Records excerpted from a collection
▬▬▬▬▬▬

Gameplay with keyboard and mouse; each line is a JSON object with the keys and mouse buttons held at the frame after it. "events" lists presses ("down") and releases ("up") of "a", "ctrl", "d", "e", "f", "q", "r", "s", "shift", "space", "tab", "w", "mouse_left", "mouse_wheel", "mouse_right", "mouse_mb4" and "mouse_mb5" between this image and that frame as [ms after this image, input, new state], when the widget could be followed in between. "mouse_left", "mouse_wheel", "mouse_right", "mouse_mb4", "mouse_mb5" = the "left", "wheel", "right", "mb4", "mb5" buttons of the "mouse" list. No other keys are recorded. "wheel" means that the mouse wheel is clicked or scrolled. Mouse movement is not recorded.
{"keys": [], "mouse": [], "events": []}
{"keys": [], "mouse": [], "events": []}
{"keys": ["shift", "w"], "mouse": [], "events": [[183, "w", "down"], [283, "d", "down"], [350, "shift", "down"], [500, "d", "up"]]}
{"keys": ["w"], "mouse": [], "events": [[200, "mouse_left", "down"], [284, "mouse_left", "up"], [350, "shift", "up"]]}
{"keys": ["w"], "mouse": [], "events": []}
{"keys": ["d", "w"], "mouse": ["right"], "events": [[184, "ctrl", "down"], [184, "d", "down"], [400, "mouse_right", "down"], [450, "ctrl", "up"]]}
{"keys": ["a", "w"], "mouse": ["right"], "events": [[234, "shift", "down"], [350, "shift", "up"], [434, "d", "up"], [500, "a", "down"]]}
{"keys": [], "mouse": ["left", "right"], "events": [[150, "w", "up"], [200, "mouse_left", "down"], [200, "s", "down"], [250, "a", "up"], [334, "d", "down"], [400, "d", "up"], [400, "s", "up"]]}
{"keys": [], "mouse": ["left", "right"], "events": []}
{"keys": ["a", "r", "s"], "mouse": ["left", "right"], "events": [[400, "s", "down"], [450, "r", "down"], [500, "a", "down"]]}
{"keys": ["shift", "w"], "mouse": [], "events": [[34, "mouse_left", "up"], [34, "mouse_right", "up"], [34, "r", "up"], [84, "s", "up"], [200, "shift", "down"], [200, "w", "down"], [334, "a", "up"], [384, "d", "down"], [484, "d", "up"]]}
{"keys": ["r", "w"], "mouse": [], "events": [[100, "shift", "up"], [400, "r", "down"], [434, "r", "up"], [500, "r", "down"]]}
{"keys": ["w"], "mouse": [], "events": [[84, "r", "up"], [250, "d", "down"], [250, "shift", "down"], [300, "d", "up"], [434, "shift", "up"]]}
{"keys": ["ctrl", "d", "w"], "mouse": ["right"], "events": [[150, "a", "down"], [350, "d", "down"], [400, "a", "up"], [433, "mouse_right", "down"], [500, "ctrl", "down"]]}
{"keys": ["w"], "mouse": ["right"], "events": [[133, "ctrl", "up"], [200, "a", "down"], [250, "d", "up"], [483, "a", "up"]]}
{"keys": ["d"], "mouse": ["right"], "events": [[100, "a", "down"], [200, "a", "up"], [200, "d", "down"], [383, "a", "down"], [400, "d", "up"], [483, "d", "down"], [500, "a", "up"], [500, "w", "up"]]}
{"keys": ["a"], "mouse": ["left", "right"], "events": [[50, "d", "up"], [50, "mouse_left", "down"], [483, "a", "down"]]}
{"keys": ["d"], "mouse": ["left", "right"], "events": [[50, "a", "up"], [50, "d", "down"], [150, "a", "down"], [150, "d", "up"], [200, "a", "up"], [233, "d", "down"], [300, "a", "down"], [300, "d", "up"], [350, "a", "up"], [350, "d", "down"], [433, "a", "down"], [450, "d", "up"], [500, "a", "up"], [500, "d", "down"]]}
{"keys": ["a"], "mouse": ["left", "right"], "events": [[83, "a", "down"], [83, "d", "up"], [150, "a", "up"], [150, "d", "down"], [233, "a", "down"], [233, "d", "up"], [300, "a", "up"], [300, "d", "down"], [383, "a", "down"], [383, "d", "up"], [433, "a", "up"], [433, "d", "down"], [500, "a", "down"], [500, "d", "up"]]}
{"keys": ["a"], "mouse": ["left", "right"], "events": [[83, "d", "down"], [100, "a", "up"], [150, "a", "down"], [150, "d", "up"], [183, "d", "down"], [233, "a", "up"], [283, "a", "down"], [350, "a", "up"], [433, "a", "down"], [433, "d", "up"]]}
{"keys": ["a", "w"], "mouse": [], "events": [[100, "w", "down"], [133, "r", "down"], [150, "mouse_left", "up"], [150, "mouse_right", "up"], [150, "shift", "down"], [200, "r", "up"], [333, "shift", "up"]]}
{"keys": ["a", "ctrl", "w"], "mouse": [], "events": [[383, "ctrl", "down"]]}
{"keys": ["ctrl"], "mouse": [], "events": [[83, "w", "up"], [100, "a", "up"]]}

▬▬▬▬▬▬

Copy out the data exactly as it stands, leaving nothing out.

Gameplay with keyboard and mouse; each line is a JSON object with the keys and mouse buttons held at the frame after it. "events" lists presses ("down") and releases ("up") of "a", "ctrl", "d", "e", "f", "q", "r", "s", "shift", "space", "tab", "w", "mouse_left", "mouse_wheel", "mouse_right", "mouse_mb4" and "mouse_mb5" between this image and that frame as [ms after this image, input, new state], when the widget could be followed in between. "mouse_left", "mouse_wheel", "mouse_right", "mouse_mb4", "mouse_mb5" = the "left", "wheel", "right", "mb4", "mb5" buttons of the "mouse" list. No other keys are recorded. "wheel" means that the mouse wheel is clicked or scrolled. Mouse movement is not recorded.
{"keys": [], "mouse": [], "events": []}
{"keys": [], "mouse": [], "events": []}
{"keys": ["shift", "w"], "mouse": [], "events": [[183, "w", "down"], [283, "d", "down"], [350, "shift", "down"], [500, "d", "up"]]}
{"keys": ["w"], "mouse": [], "events": [[200, "mouse_left", "down"], [284, "mouse_left", "up"], [350, "shift", "up"]]}
{"keys": ["w"], "mouse": [], "events": []}
{"keys": ["d", "w"], "mouse": ["right"], "events": [[184, "ctrl", "down"], [184, "d", "down"], [400, "mouse_right", "down"], [450, "ctrl", "up"]]}
{"keys": ["a", "w"], "mouse": ["right"], "events": [[234, "shift", "down"], [350, "shift", "up"], [434, "d", "up"], [500, "a", "down"]]}
{"keys": [], "mouse": ["left", "right"], "events": [[150, "w", "up"], [200, "mouse_left", "down"], [200, "s", "down"], [250, "a", "up"], [334, "d", "down"], [400, "d", "up"], [400, "s", "up"]]}
{"keys": [], "mouse": ["left", "right"], "events": []}
{"keys": ["a", "r", "s"], "mouse": ["left", "right"], "events": [[400, "s", "down"], [450, "r", "down"], [500, "a", "down"]]}
{"keys": ["shift", "w"], "mouse": [], "events": [[34, "mouse_left", "up"], [34, "mouse_right", "up"], [34, "r", "up"], [84, "s", "up"], [200, "shift", "down"], [200, "w", "down"], [334, "a", "up"], [384, "d", "down"], [484, "d", "up"]]}
{"keys": ["r", "w"], "mouse": [], "events": [[100, "shift", "up"], [400, "r", "down"], [434, "r", "up"], [500, "r", "down"]]}
{"keys": ["w"], "mouse": [], "events": [[84, "r", "up"], [250, "d", "down"], [250, "shift", "down"], [300, "d", "up"], [434, "shift", "up"]]}
{"keys": ["ctrl", "d", "w"], "mouse": ["right"], "events": [[150, "a", "down"], [350, "d", "down"], [400, "a", "up"], [433, "mouse_right", "down"], [500, "ctrl", "down"]]}
{"keys": ["w"], "mouse": ["right"], "events": [[133, "ctrl", "up"], [200, "a", "down"], [250, "d", "up"], [483, "a", "up"]]}
{"keys": ["d"], "mouse": ["right"], "events": [[100, "a", "down"], [200, "a", "up"], [200, "d", "down"], [383, "a", "down"], [400, "d", "up"], [483, "d", "down"], [500, "a", "up"], [500, "w", "up"]]}
{"keys": ["a"], "mouse": ["left", "right"], "events": [[50, "d", "up"], [50, "mouse_left", "down"], [483, "a", "down"]]}
{"keys": ["d"], "mouse": ["left", "right"], "events": [[50, "a", "up"], [50, "d", "down"], [150, "a", "down"], [150, "d", "up"], [200, "a", "up"], [233, "d", "down"], [300, "a", "down"], [300, "d", "up"], [350, "a", "up"], [350, "d", "down"], [433, "a", "down"], [450, "d", "up"], [500, "a", "up"], [500, "d", "down"]]}
{"keys": ["a"], "mouse": ["left", "right"], "events": [[83, "a", "down"], [83, "d", "up"], [150, "a", "up"], [150, "d", "down"], [233, "a", "down"], [233, "d", "up"], [300, "a", "up"], [300, "d", "down"], [383, "a", "down"], [383, "d", "up"], [433, "a", "up"], [433, "d", "down"], [500, "a", "down"], [500, "d", "up"]]}
{"keys": ["a"], "mouse": ["left", "right"], "events": [[83, "d", "down"], [100, "a", "up"], [150, "a", "down"], [150, "d", "up"], [183, "d", "down"], [233, "a", "up"], [283, "a", "down"], [350, "a", "up"], [433, "a", "down"], [433, "d", "up"]]}
{"keys": ["a", "w"], "mouse": [], "events": [[100, "w", "down"], [133, "r", "down"], [150, "mouse_left", "up"], [150, "mouse_right", "up"], [150, "shift", "down"], [200, "r", "up"], [333, "shift", "up"]]}
{"keys": ["a", "ctrl", "w"], "mouse": [], "events": [[383, "ctrl", "down"]]}
{"keys": ["ctrl"], "mouse": [], "events": [[83, "w", "up"], [100, "a", "up"]]}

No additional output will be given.